══ ENTRIES SHOWN ══

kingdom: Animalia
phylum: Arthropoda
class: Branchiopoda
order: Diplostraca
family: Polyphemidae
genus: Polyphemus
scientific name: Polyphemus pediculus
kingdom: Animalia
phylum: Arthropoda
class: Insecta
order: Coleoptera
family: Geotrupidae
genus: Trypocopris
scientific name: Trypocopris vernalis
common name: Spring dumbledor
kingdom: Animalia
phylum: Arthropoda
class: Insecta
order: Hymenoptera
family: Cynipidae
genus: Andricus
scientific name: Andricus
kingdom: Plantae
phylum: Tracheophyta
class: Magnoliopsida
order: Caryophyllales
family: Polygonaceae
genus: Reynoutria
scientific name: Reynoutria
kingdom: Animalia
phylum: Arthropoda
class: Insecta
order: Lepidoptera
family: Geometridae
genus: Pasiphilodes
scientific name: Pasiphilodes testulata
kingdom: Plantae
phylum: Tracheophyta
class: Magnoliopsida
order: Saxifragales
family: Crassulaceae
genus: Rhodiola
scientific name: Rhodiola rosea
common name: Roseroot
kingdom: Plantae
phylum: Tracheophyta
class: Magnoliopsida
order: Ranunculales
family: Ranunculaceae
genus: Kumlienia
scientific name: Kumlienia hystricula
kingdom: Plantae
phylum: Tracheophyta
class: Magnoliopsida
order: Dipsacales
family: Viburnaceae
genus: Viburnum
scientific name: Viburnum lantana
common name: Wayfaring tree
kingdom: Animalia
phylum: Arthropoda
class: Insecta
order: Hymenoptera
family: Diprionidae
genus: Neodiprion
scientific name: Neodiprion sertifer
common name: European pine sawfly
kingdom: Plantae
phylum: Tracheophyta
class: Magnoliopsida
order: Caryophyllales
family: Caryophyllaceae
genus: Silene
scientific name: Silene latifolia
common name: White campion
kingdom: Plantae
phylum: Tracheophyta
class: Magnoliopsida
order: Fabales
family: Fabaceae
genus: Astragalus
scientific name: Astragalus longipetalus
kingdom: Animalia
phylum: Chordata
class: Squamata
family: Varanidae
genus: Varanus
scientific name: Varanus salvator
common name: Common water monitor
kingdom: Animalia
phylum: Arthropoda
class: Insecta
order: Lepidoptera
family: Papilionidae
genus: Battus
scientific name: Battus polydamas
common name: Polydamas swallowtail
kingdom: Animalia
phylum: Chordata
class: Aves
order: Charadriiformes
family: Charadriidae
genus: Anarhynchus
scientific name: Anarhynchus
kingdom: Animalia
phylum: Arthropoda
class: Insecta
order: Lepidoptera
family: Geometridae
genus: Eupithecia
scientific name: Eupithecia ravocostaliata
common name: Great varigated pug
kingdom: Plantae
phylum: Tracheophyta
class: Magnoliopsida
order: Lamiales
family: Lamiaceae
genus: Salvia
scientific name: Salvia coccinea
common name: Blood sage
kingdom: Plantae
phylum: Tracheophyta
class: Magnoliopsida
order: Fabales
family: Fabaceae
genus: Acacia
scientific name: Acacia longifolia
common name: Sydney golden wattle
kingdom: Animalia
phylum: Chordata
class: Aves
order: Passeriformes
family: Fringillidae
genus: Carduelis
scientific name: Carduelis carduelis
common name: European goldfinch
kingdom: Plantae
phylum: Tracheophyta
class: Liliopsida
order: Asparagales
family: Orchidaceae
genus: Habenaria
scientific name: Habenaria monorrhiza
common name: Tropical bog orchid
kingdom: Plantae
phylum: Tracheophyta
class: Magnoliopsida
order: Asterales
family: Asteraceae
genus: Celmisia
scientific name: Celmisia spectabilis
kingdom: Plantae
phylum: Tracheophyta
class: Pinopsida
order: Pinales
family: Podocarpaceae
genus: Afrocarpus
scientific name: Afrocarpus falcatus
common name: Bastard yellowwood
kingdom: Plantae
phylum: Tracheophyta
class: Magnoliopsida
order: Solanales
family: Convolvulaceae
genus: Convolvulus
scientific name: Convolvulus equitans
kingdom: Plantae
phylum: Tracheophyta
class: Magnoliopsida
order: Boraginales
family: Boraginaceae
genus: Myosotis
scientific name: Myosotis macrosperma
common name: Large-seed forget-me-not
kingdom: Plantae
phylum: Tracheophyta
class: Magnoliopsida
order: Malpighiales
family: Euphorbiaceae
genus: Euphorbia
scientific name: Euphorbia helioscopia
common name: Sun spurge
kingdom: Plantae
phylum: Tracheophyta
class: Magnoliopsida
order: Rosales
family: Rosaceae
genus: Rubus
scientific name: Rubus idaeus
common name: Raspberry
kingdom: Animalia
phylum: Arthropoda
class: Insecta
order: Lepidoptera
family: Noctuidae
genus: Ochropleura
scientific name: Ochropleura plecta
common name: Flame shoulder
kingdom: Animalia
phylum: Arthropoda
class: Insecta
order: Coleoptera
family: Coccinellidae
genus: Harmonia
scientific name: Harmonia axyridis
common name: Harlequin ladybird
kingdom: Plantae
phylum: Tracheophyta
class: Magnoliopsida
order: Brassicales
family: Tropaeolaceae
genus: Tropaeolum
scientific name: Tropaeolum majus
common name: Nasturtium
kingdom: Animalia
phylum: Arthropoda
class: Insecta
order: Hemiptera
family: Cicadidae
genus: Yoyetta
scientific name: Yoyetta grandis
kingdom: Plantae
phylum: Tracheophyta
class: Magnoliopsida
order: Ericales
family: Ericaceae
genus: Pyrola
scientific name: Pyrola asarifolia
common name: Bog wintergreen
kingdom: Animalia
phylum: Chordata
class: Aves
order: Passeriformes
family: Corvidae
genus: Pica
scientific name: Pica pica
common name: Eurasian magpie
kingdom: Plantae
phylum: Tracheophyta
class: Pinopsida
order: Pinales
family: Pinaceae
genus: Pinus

═══

[PROBLEM TO WORK ON]
Please update the listing above, changing every "scientific name" to "species" and keeping everything else the same.

[COMPLETED EXERCISE]
kingdom: Animalia
phylum: Arthropoda
class: Branchiopoda
order: Diplostraca
family: Polyphemidae
genus: Polyphemus
species: Polyphemus pediculus
kingdom: Animalia
phylum: Arthropoda
class: Insecta
order: Coleoptera
family: Geotrupidae
genus: Trypocopris
species: Trypocopris vernalis
common name: Spring dumbledor
kingdom: Animalia
phylum: Arthropoda
class: Insecta
order: Hymenoptera
family: Cynipidae
genus: Andricus
species: Andricus
kingdom: Plantae
phylum: Tracheophyta
class: Magnoliopsida
order: Caryophyllales
family: Polygonaceae
genus: Reynoutria
species: Reynoutria
kingdom: Animalia
phylum: Arthropoda
class: Insecta
order: Lepidoptera
family: Geometridae
genus: Pasiphilodes
species: Pasiphilodes testulata
kingdom: Plantae
phylum: Tracheophyta
class: Magnoliopsida
order: Saxifragales
family: Crassulaceae
genus: Rhodiola
species: Rhodiola rosea
common name: Roseroot
kingdom: Plantae
phylum: Tracheophyta
class: Magnoliopsida
order: Ranunculales
family: Ranunculaceae
genus: Kumlienia
species: Kumlienia hystricula
kingdom: Plantae
phylum: Tracheophyta
class: Magnoliopsida
order: Dipsacales
family: Viburnaceae
genus: Viburnum
species: Viburnum lantana
common name: Wayfaring tree
kingdom: Animalia
phylum: Arthropoda
class: Insecta
order: Hymenoptera
family: Diprionidae
genus: Neodiprion
species: Neodiprion sertifer
common name: European pine sawfly
kingdom: Plantae
phylum: Tracheophyta
class: Magnoliopsida
order: Caryophyllales
family: Caryophyllaceae
genus: Silene
species: Silene latifolia
common name: White campion
kingdom: Plantae
phylum: Tracheophyta
class: Magnoliopsida
order: Fabales
family: Fabaceae
genus: Astragalus
species: Astragalus longipetalus
kingdom: Animalia
phylum: Chordata
class: Squamata
family: Varanidae
genus: Varanus
species: Varanus salvator
common name: Common water monitor
kingdom: Animalia
phylum: Arthropoda
class: Insecta
order: Lepidoptera
family: Papilionidae
genus: Battus
species: Battus polydamas
common name: Polydamas swallowtail
kingdom: Animalia
phylum: Chordata
class: Aves
order: Charadriiformes
family: Charadriidae
genus: Anarhynchus
species: Anarhynchus
kingdom: Animalia
phylum: Arthropoda
class: Insecta
order: Lepidoptera
family: Geometridae
genus: Eupithecia
species: Eupithecia ravocostaliata
common name: Great varigated pug
kingdom: Plantae
phylum: Tracheophyta
class: Magnoliopsida
order: Lamiales
family: Lamiaceae
genus: Salvia
species: Salvia coccinea
common name: Blood sage
kingdom: Plantae
phylum: Tracheophyta
class: Magnoliopsida
order: Fabales
family: Fabaceae
genus: Acacia
species: Acacia longifolia
common name: Sydney golden wattle
kingdom: Animalia
phylum: Chordata
class: Aves
order: Passeriformes
family: Fringillidae
genus: Carduelis
species: Carduelis carduelis
common name: European goldfinch
kingdom: Plantae
phylum: Tracheophyta
class: Liliopsida
order: Asparagales
family: Orchidaceae
genus: Habenaria
species: Habenaria monorrhiza
common name: Tropical bog orchid
kingdom: Plantae
phylum: Tracheophyta
class: Magnoliopsida
order: Asterales
family: Asteraceae
genus: Celmisia
species: Celmisia spectabilis
kingdom: Plantae
phylum: Tracheophyta
class: Pinopsida
order: Pinales
family: Podocarpaceae
genus: Afrocarpus
species: Afrocarpus falcatus
common name: Bastard yellowwood
kingdom: Plantae
phylum: Tracheophyta
class: Magnoliopsida
order: Solanales
family: Convolvulaceae
genus: Convolvulus
species: Convolvulus equitans
kingdom: Plantae
phylum: Tracheophyta
class: Magnoliopsida
order: Boraginales
family: Boraginaceae
genus: Myosotis
species: Myosotis macrosperma
common name: Large-seed forget-me-not
kingdom: Plantae
phylum: Tracheophyta
class: Magnoliopsida
order: Malpighiales
family: Euphorbiaceae
genus: Euphorbia
species: Euphorbia helioscopia
common name: Sun spurge
kingdom: Plantae
phylum: Tracheophyta
class: Magnoliopsida
order: Rosales
family: Rosaceae
genus: Rubus
species: Rubus idaeus
common name: Raspberry
kingdom: Animalia
phylum: Arthropoda
class: Insecta
order: Lepidoptera
family: Noctuidae
genus: Ochropleura
species: Ochropleura plecta
common name: Flame shoulder
kingdom: Animalia
phylum: Arthropoda
class: Insecta
order: Coleoptera
family: Coccinellidae
genus: Harmonia
species: Harmonia axyridis
common name: Harlequin ladybird
kingdom: Plantae
phylum: Tracheophyta
class: Magnoliopsida
order: Brassicales
family: Tropaeolaceae
genus: Tropaeolum
species: Tropaeolum majus
common name: Nasturtium
kingdom: Animalia
phylum: Arthropoda
class: Insecta
order: Hemiptera
family: Cicadidae
genus: Yoyetta
species: Yoyetta grandis
kingdom: Plantae
phylum: Tracheophyta
class: Magnoliopsida
order: Ericales
family: Ericaceae
genus: Pyrola
species: Pyrola asarifolia
common name: Bog wintergreen
kingdom: Animalia
phylum: Chordata
class: Aves
order: Passeriformes
family: Corvidae
genus: Pica
species: Pica pica
common name: Eurasian magpie
kingdom: Plantae
phylum: Tracheophyta
class: Pinopsida
order: Pinales
family: Pinaceae
genus: Pinus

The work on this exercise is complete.